— REQUEST —
Reproduce the entries below verbatim, starting with the line that contains "text FPGA Audio" and continuing through the last line of the entries.

+++ DATA

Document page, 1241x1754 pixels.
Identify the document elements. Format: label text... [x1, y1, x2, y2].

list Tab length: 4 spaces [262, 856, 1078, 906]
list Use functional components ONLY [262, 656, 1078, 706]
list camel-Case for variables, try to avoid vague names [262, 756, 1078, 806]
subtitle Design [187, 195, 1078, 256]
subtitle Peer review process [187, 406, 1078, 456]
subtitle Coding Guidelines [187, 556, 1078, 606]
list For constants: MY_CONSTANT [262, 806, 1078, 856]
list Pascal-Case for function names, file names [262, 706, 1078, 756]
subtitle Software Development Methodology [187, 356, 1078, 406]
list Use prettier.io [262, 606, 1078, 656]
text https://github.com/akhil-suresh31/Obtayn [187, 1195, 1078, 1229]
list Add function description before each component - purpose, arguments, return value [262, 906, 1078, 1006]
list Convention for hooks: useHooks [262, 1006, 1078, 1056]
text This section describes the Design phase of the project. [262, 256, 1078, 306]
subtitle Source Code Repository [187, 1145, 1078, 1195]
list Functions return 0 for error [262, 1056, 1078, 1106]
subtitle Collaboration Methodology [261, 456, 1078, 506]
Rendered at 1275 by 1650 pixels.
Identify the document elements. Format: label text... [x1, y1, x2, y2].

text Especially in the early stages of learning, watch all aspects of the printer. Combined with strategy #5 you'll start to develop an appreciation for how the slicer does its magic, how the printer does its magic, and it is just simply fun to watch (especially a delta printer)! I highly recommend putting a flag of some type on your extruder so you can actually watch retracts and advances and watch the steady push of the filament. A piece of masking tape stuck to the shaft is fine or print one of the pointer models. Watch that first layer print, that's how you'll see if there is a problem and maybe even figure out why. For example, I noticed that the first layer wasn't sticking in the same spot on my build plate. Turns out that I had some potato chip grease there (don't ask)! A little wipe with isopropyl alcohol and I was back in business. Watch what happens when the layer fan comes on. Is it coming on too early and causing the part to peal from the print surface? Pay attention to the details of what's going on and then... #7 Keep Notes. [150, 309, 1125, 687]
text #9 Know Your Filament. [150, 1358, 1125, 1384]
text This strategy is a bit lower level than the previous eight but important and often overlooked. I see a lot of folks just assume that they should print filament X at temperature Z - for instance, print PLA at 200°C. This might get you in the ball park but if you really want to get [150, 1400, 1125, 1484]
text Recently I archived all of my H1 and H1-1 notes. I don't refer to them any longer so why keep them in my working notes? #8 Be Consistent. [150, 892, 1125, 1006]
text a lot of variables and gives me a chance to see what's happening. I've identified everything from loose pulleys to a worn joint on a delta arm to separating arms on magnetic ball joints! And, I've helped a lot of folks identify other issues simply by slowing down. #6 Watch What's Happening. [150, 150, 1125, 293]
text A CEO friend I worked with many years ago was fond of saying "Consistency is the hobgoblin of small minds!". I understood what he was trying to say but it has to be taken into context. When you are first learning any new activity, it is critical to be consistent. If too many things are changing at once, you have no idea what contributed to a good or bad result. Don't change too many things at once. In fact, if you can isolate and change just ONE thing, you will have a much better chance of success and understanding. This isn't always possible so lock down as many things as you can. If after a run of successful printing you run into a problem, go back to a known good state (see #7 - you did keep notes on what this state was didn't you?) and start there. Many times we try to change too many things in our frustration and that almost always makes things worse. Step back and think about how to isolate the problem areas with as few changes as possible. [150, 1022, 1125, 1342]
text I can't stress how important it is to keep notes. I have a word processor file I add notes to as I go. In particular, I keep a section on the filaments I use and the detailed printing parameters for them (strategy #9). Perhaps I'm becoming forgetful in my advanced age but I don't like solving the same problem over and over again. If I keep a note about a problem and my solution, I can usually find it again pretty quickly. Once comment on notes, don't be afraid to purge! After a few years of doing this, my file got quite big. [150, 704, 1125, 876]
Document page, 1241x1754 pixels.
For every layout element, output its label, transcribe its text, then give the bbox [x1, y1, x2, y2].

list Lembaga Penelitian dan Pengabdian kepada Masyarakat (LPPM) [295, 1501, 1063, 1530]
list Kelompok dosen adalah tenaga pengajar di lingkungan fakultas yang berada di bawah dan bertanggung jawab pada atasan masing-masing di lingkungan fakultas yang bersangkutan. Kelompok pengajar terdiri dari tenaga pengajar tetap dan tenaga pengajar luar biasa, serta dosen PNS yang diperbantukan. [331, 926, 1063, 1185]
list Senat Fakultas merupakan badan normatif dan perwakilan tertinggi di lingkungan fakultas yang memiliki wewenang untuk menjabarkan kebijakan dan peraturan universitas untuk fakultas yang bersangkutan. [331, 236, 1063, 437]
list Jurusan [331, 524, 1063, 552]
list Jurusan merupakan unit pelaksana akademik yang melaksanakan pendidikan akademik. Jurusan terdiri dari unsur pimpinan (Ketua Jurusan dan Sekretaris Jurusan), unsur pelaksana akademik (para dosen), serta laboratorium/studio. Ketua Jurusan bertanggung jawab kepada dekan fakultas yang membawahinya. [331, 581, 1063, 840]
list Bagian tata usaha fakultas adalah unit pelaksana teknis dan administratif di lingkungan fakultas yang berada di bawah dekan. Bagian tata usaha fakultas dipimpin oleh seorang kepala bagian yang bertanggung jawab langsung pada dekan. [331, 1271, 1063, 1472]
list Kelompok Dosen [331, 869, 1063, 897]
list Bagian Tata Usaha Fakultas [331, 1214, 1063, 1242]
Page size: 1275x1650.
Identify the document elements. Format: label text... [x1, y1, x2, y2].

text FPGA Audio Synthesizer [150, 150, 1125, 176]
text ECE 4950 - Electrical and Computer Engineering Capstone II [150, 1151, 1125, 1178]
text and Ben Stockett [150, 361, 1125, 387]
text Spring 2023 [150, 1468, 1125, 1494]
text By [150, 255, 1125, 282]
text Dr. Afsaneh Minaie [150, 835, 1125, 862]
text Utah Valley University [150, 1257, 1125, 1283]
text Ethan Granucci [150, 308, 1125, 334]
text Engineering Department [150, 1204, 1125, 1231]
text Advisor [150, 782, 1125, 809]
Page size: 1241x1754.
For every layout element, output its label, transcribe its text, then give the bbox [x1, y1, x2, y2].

++++++

— REPLY TO THE EXERCISE —
text FPGA Audio Synthesizer [150, 150, 1125, 176]
text ECE 4950 - Electrical and Computer Engineering Capstone II [150, 1151, 1125, 1178]
text and Ben Stockett [150, 361, 1125, 387]
text Spring 2023 [150, 1468, 1125, 1494]
text By [150, 255, 1125, 282]
text Dr. Afsaneh Minaie [150, 835, 1125, 862]
text Utah Valley University [150, 1257, 1125, 1283]
text Ethan Granucci [150, 308, 1125, 334]
text Engineering Department [150, 1204, 1125, 1231]
text Advisor [150, 782, 1125, 809]
Page size: 1241x1754.
For every layout element, output its label, transcribe its text, then give the bbox [x1, y1, x2, y2].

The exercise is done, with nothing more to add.